Greetings from Seattle!

6 09 2010

So the last…two and a half weeks? Has it really been that long since I left Knoxville? Anyway, the last two and a half weeks have been insane. My brother and his fiance drove across the country with me to Seattle in three days, ironman rules, which was both wondrous and terrifying. Kansas nearly broke my brother’s already fragile mind, and we literally nearly died over the Rockies. I thought we were mountain folk, coming from Vermont and what not. Turns out, no, we had no idea what real fucking mountains were. We’d be driving, I’d think “I’m dizzy”, and then up to three minutes would pass without any personal knowledge of it. Keep in mind I’m doing 60 down a switchback highway full of other cars.

We arrived in Seattle, I got my apartment set up, my girlfriend came down from Vancouver to meet the family (and also…do other things…of a less family-oriented nature. Unless you have a weird-ass family), and then it was off to PAX. My brother and I had been trying to hook up a visit to the Penny Arcade Expo since it first started in 2004, but one thing or another would always come up. The stars were finally right for the first PAX East in Boston…and then he was hit by a car.
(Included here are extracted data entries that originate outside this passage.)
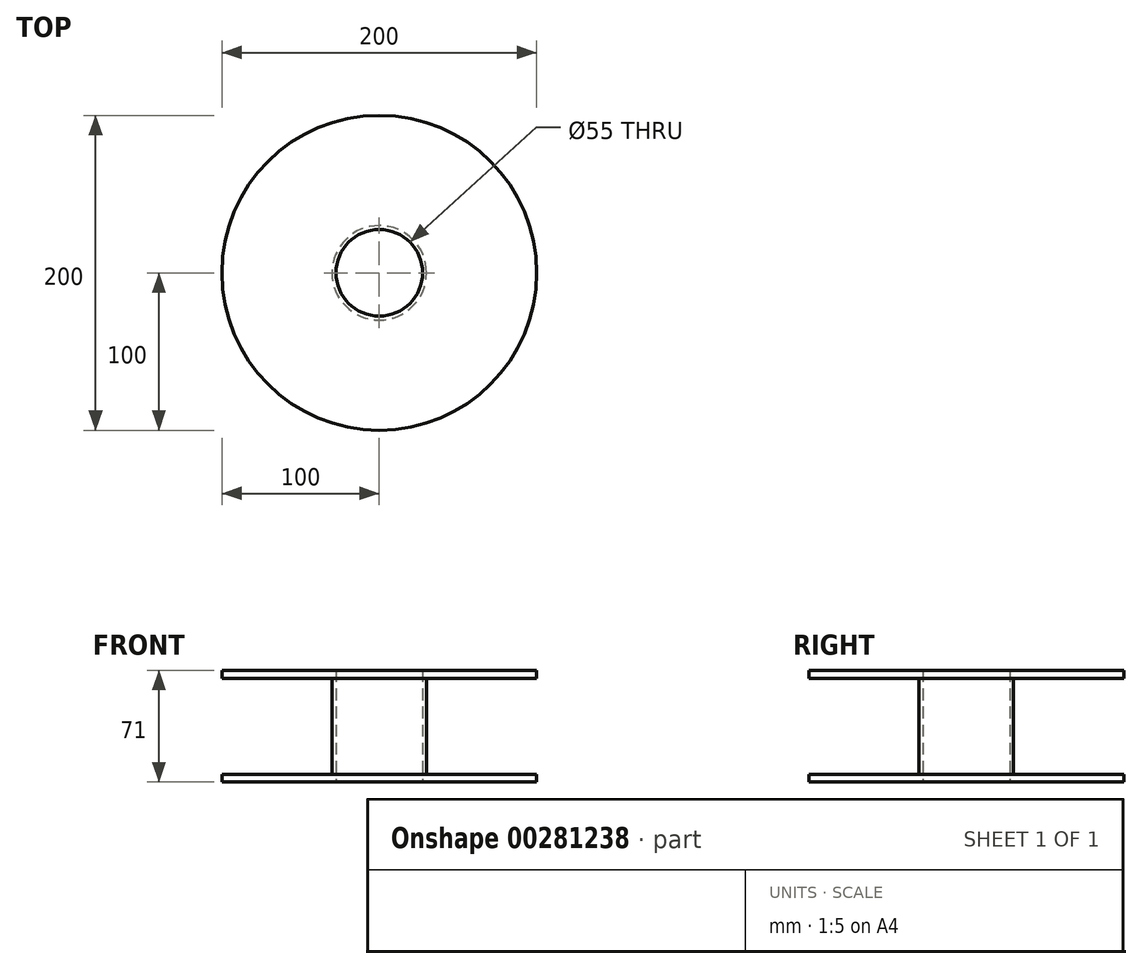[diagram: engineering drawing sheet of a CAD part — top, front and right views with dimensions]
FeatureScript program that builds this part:
annotation { "Feature Type Name" : "Feature", "Feature Type Description" : "" }
export const myFeature = defineFeature(function(context is Context, id is Id, definition is map)
    precondition{}
    {
        {
            var Q0;
            Q0=qCreatedBy(makeId("Top.planeOp"),FACE);
            var sketch = newSketch(context, id + "F0", { "sketchPlane" : qUnion([Q0])});
            skCircle(sketch, "E0", {"center": v(0, 0) * mm, "radius": 100 * mm});
            skCircle(sketch, "E1", {"center": v(0, 0) * mm, "radius": 30 * mm});
            skCircle(sketch, "E2", {"center": v(0, 0) * mm, "radius": 27.5 * mm});
            skSolve(sketch);
        }
        {
            var Q0;
            Q0=qSketchRegion(id+"F0",true);
            extrude(context, id + "F1", {"entities" : qUnion([Q0]), "depth" : 5 * mm});
        }
        {
            var Q0;
            Q0=makeQuery(id+"F0.imprint","IMPRINT",FACE,{"disambiguationData":[TD([[makeQuery(id+"F0.imprint","IMPRINT",EDGE,{"derivedFrom":sQuery(id+"F0.wireOp",EDGE,"E1")}),1.0]])]});
            extrude(context, id + "F2", {"entities" : qUnion([Q0]), "operationType" : NewBodyOperationType.ADD, "depth" : 5 * mm, "hasSecondDirection" : true, "secondDirectionOppositeDirection" : true, "secondDirectionDepth" : 66 * mm});
        }
        {
            var Q0;
            Q0=makeQuery(id+"F0.imprint","IMPRINT",FACE,{"disambiguationData":[TD([[makeQuery(id+"F0.imprint","IMPRINT",EDGE,{"derivedFrom":sQuery(id+"F0.wireOp",EDGE,"E0")}),1.0]])]});
            extrude(context, id + "F3", {"entities" : qUnion([Q0]), "operationType" : NewBodyOperationType.ADD, "oppositeDirection" : true, "depth" : 66 * mm, "hasSecondDirection" : true, "secondDirectionOppositeDirection" : true, "secondDirectionDepth" : 61 * mm});
        }
    });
I’ll keep the details private for his sake, but both he and his fiance were grievously injured and he was dead for a total of six minutes (not consecutive) before arriving at the hospital. The recovery process was brutal, and PAX East came and went. I knew I would be arriving in Seattle just in time for PAX Prime, and I thought that if we didn’t do it now there might never be another shot. Many pinched pennies and dubious loans later, we had our tickets and set the date for the journey west.

The convention was a spiritual experience. All the things you hear about PAX being a spontaneous nation or a party with thousands of the best friends you’ve never met are all true. I’ve only seen people so free with their love and kindness and openness in one other place, the Governor’s Institute for Art in Vermont as a teenager. I suspect for many of the same reasons: a sharing of common love, and a sense that in each place we were free to truly be ourselves.

I got to take a walk with Jerry Holkins and talk with him about writing and hats and the importance of strong women in life. I annoyed Scott Kurtz. I saw people arm-wrestling with the Protomen and a zombie break dance. I got on the jumbotron and made my brother Internet Famous and a PAX legend with his harrowing tale of beating death. I met a supervillainess from the future. I felt like I was home.

Now I’m setting up a twitter account (details soon!), looking for job listings, looking up venues for acting and comedy and preparing to drop off the siblings at the airport tonight. Then the real business of living here will begin and the magic of these first few weeks will fade away. But rather than lament the passing of this amazing time, I choose to see it as a portent of things to come. Life in Seattle is already off to an amazing start, and I believe the trend will only continue.